On Tue, Jan 15, 2019 at 09:51:12PM +0100, Tim Düsterhus wrote:
> Willy,
> 
> Am 15.01.19 um 21:41 schrieb Willy Tarreau:
> >> Ideally the peers would exchange their local values, only.
> > 
> > Yes and that's how this currently works.
> 
> I believe they exchange what they believe to be the current global
> connection count, instead of their local connection count, no?

No, there's no notion of global anything. The principle of the peers
has always been to perform content replication between master and
backup (or old to new process), so it's entirely push-based. The
principle is that the last event is always right. Keep in mind that
its first purpose was to make stickiness tables converge :-)

> >> These are
> >> obviously correct (otherwise it would be broken even without peers).
> >> Then the instances aggregate the values (e.g. sum up all the values for
> >> the number of connections) themselves to get the correct value.
> > 
> > That's exactly how HapTech's stick-table aggregator works :-)
> 
> Ha! So, I'm not inventing something new here.

Unfortunately no :-)

But the principle is exactly the same : you push stuff upwards, it aggregates
with the other nodes and pushes backwards, and may optionally also push
upwards for higher level aggregations. That's why push it interesting.
------------------------------------
Check your understanding:
1. Could you reproduce the peers discussion, beginning at the words "Unfortunately no :-)" and stopping after "push it interesting.", but swap "aggregates" for "combines"?
2. Can you summarize the peers discussion in two sentences?
You won't need the listing for any of this.

Information shown:
------------------------------------
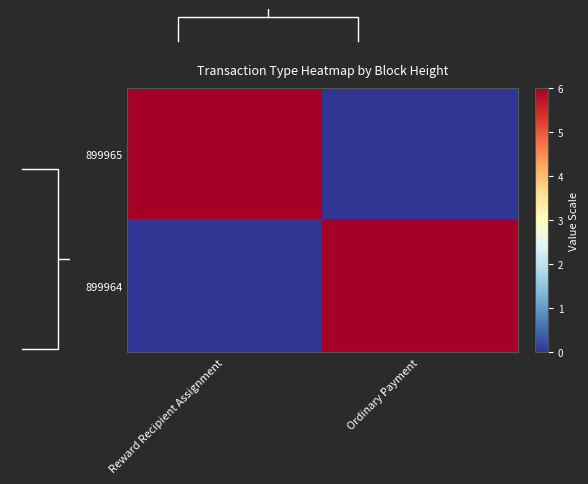

What is the difference between the highest and lowest values at Ordinary Payment?

6.0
------------------------------------
Responses for each task:
1.
Unfortunately no :-)

But the principle is exactly the same : you push stuff upwards, it combines
with the other nodes and pushes backwards, and may optionally also push
upwards for higher level aggregations. That's why push it interesting.

2. Willy Tarreau explains that peers have no notion of a global value and instead replicate content between master and backup, or old to new process, in a push-based way where the last event is always right, a design first meant to make stickiness tables converge. He confirms that the aggregation approach Tim Düsterhus describes is how HapTech's stick-table aggregator works: data is pushed upwards, aggregated with the other nodes and pushed back, optionally going further upwards for higher-level aggregations.